On Luster’s son’s first night back, he was met with cake and balloons. She said he took a hot shower, got into pajamas and ate a big dinner — he couldn’t stomach the food at the ACJ for the first two and a half weeks he was there.
Luster’s son entered the ACJ in Dec. 2021, the month Allegheny County implemented the 2018 reauthorization of the Juvenile Justice Delinquency Prevention Act which added key amendments to the old legislature and is aimed at pulling juveniles out of adult lockups.
The reauthorization gave states three years to comply and added provisions to keep kids out of adult jails and prisons, including holding limits and mandatory court hearings. But Allegheny County holds more kids in the ACJ than before it implemented the act nearly two years ago.
According to the ACJ’s population dashboard, when Allegheny County implemented the reauthorization in Dec. 2021, the jail held 21 kids charged as adults. As of Nov. 15, 2023, it holds 25 kids.
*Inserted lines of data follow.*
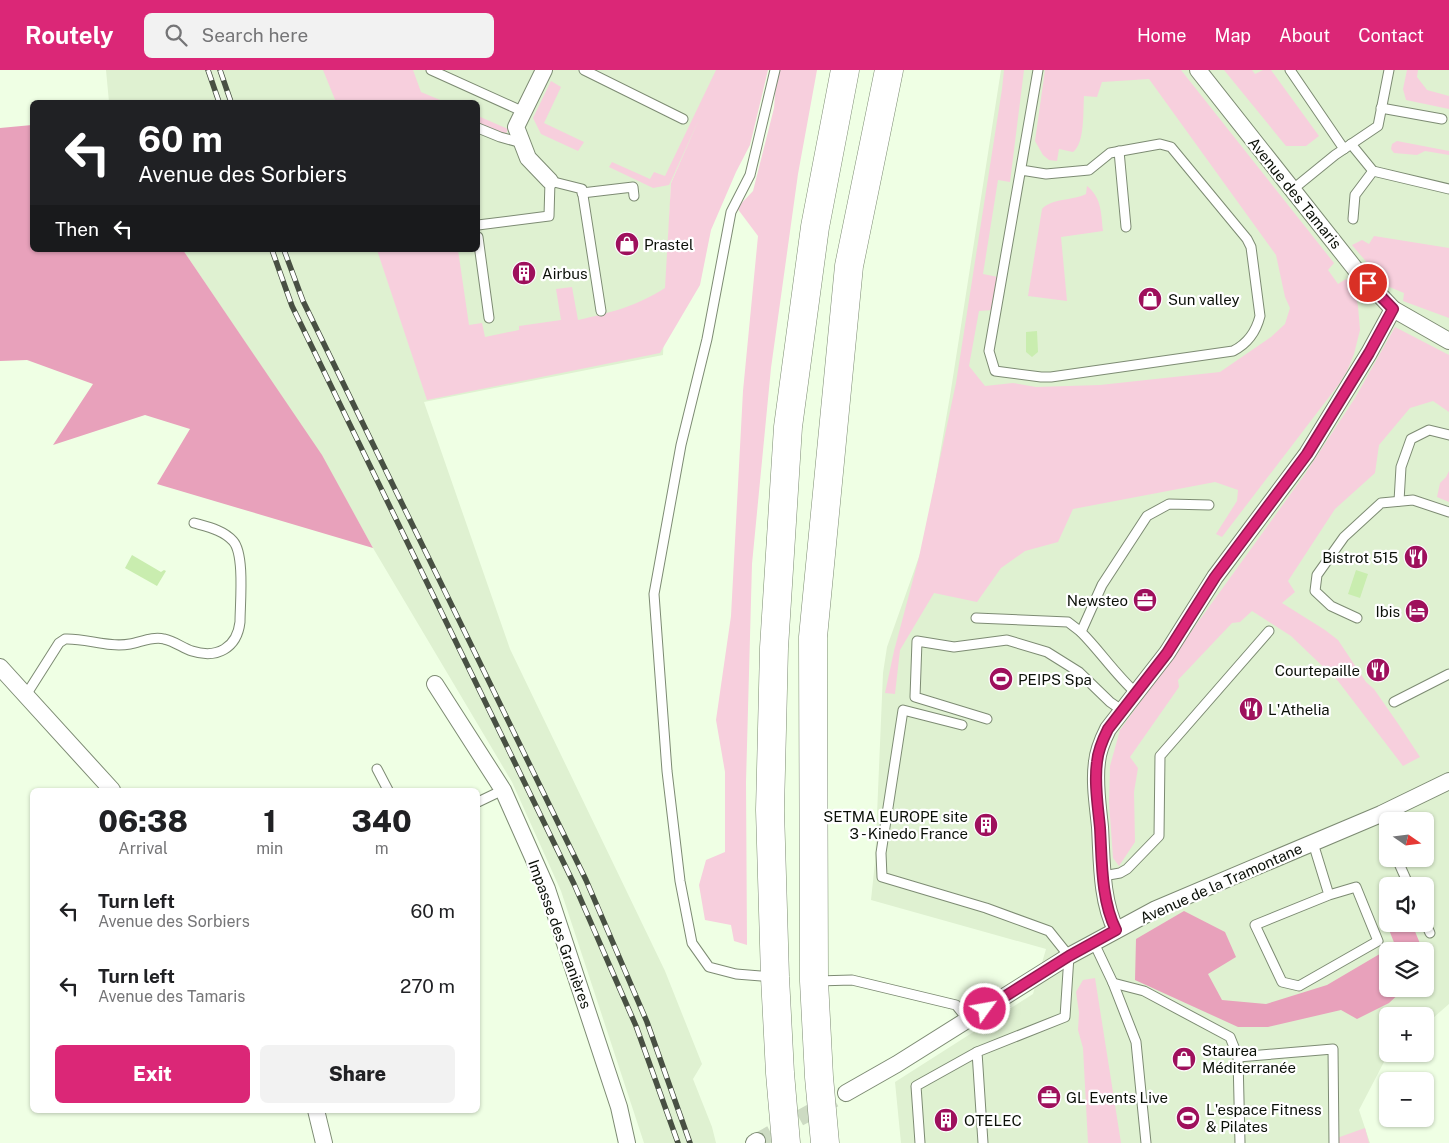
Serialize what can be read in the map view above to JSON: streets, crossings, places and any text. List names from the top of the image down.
{
  "streets": {
    "street": ["Avenue des Tamaris", "Avenue de la Tramontane", "Impasse des Granières"]
  },
  "places": {
    "shop": ["Prastel", "Sun valley", "Staurea Méditerranée"],
    "building": ["Airbus", "SETMA EUROPE site 3 - Kinedo France", "OTELEC"],
    "restaurant": ["Bistrot 515", "Courtepaille", "L'Athelia"],
    "office": ["Newsteo", "GL Events Live"],
    "hotel": ["Ibis"],
    "sports": ["PEIPS Spa", "L'espace Fitness & Pilates"]
  },
  "north": "right",
  "page": {
    "header": "Routely",
    "search": "Search here",
    "nav": [
      "Home",
      "Map",
      "About",
      "Contact"
    ],
    "turn": ["60 m", "Avenue des Sorbiers"],
    "then": "Then",
    "eta": [
      "06:38",
      "Arrival",
      "1",
      "min",
      "340",
      "m"
    ],
    "map_buttons": ["+", "−"],
    "list": [
      {
        "name": "Turn left",
        "note": "Avenue des Sorbiers",
        "value": "60 m"
      },
      {
        "name": "Turn left",
        "note": "Avenue des Tamaris",
        "value": "270 m"
      }
    ],
    "buttons": ["Exit", "Share"]
  }
}
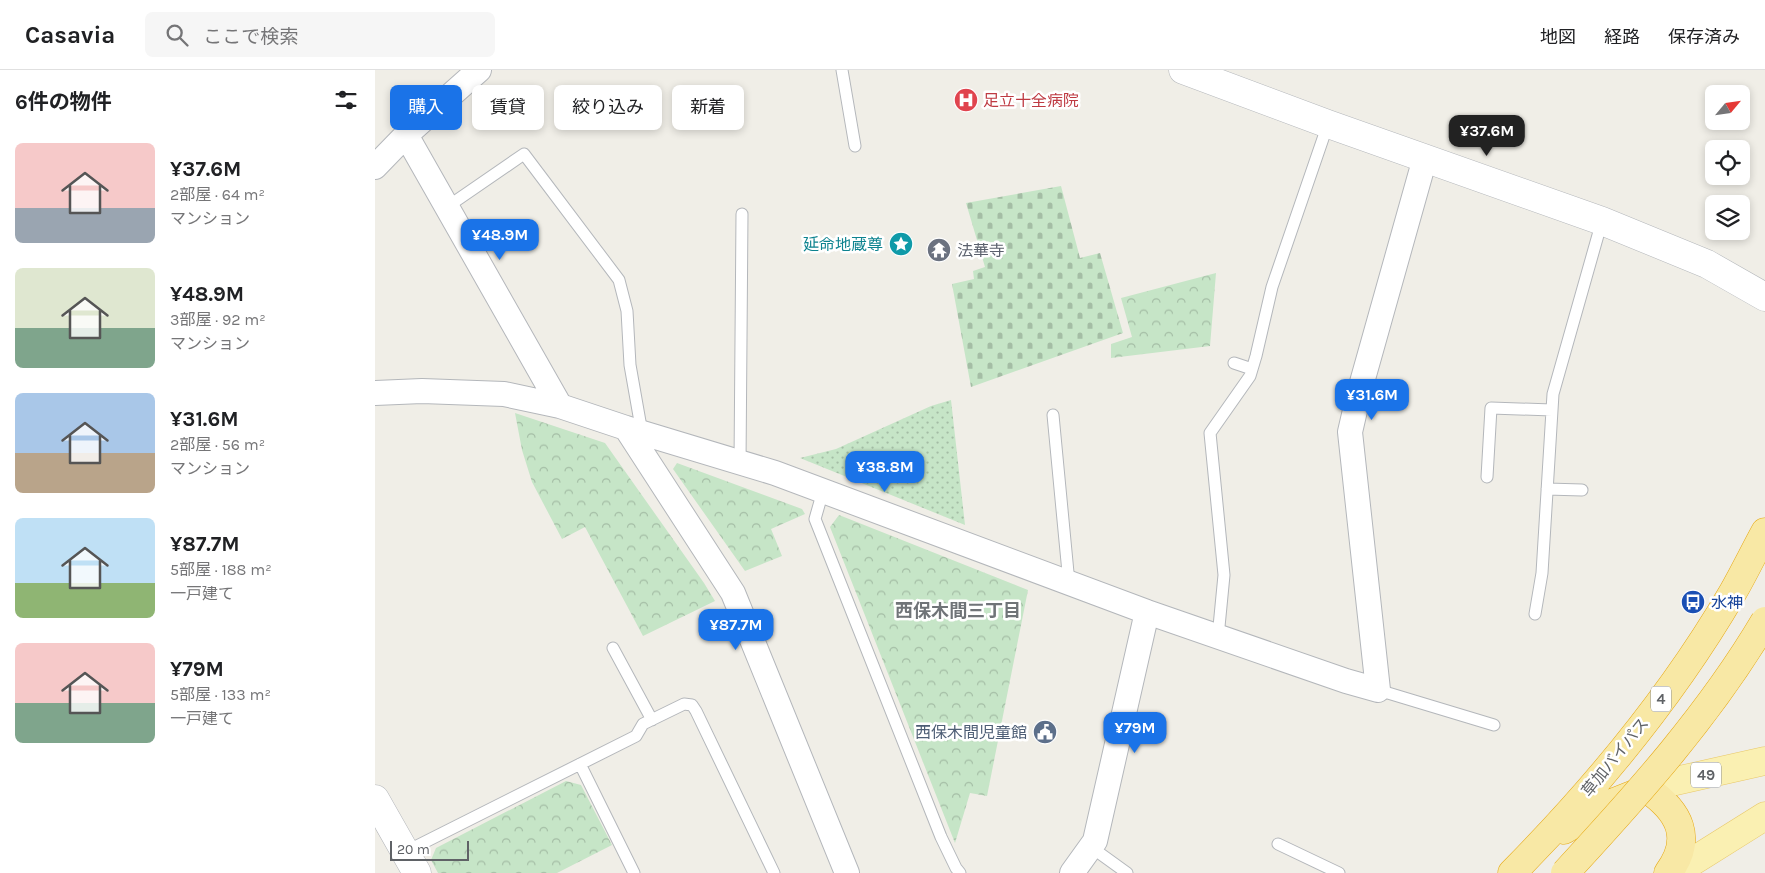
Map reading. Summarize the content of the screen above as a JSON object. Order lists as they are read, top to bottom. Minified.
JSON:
{"streets":{"highway":["4","草加バイパス"],"main road":["49"]},"crossings":[["4","草加バイパス"],["4","49"]],"districts":["西保木間三丁目"],"places":{"hospital":["足立十全病院"],"place":["延命地蔵尊"],"temple":["法華寺"],"bus stop":["水神"],"public building":["西保木間児童館"]},"scale_bar":"20 m","north":"top right","page":{"header":"Casavia","search":"ここで検索","nav":["地図","経路","保存済み"],"heading":"6件の物件","chip":["購入","賃貸","絞り込み","新着"],"price":["¥37.6M","¥48.9M","¥31.6M","¥38.8M","¥87.7M","¥79M"],"list":[{"name":"¥37.6M","note":"2部屋 · 64 m² · マンション"},{"name":"¥48.9M","note":"3部屋 · 92 m² · マンション"},{"name":"¥31.6M","note":"2部屋 · 56 m² · マンション"},{"name":"¥87.7M","note":"5部屋 · 188 m² · 一戸建て"},{"name":"¥79M","note":"5部屋 · 133 m² · 一戸建て"}],"scale":"20 m"}}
The reauthorization requires courts to hold a hearing every 30 days for each juvenile held at an adult facility to determine “if it is in the interest of justice” to keep them there, according to the legislature. These hearings are often referred to as “interest of justice” hearings.
“[The reauthorization] doesn’t stop you from charging a kid as an adult or sentencing a child as an adult,” said Marcy Mistrett, the former co-chair of Act4JJ, a national coalition that advocated for the passage of the reauthorization. “It just says you’re innocent till proven guilty, and if you are a child, you should be in a youth facility pending your trial.”
Under Pennsylvania’s Act 33, kids aged 15 and older who are charged with certain crimes, such as murder, armed robbery or other violent offenses involving a weapon, automatically enter the adult court system.
Pennsylvania is one of only 13 states with no limit on how young a juvenile can be tried in adult court and exposed to adult jails and prisons.
Luster said while her son was at the ACJ, he didn’t receive a single interest of justice hearing. She said he attended a preliminary hearing and a bond hearing and was released on house arrest in March 2022.
Christopher Connors, the chief deputy court administrator for the Fifth Judicial District, declined to comment on the interest of justice procedures in Luster’s son’s case “given the inability to identify” the involved child.
Since implementing the reauthorization, Allegheny County held 249 hearings to decide if kids should be transferred out of the jail; they only removed one as a result, according to an Oct. 20 email from Joseph Asturi, the director of communications and intergovernmental affairs for the Fifth Judicial District of Pennsylvania.
A hearing defense submitted by Sarah E. Linder Marx, an assistant public defender, in Oct. 2022 said Allegheny County, “appears to be an outlier in the way it continues to hold children in its adult jail.” The brief was filed on behalf of a 15-year-old sent to the ACJ for a fatal shooting in 2021.
According to the Bureau of Justice Statistics, the number of kids in adult jails dropped nationally from 3,220 in 2018 to 1,960 in 2021. Elsewhere in Pennsylvania, Philadelphia County housed 36 children in its jail in July 2015 but only 11 by August 2022, according to the Philadelphia Prison Report.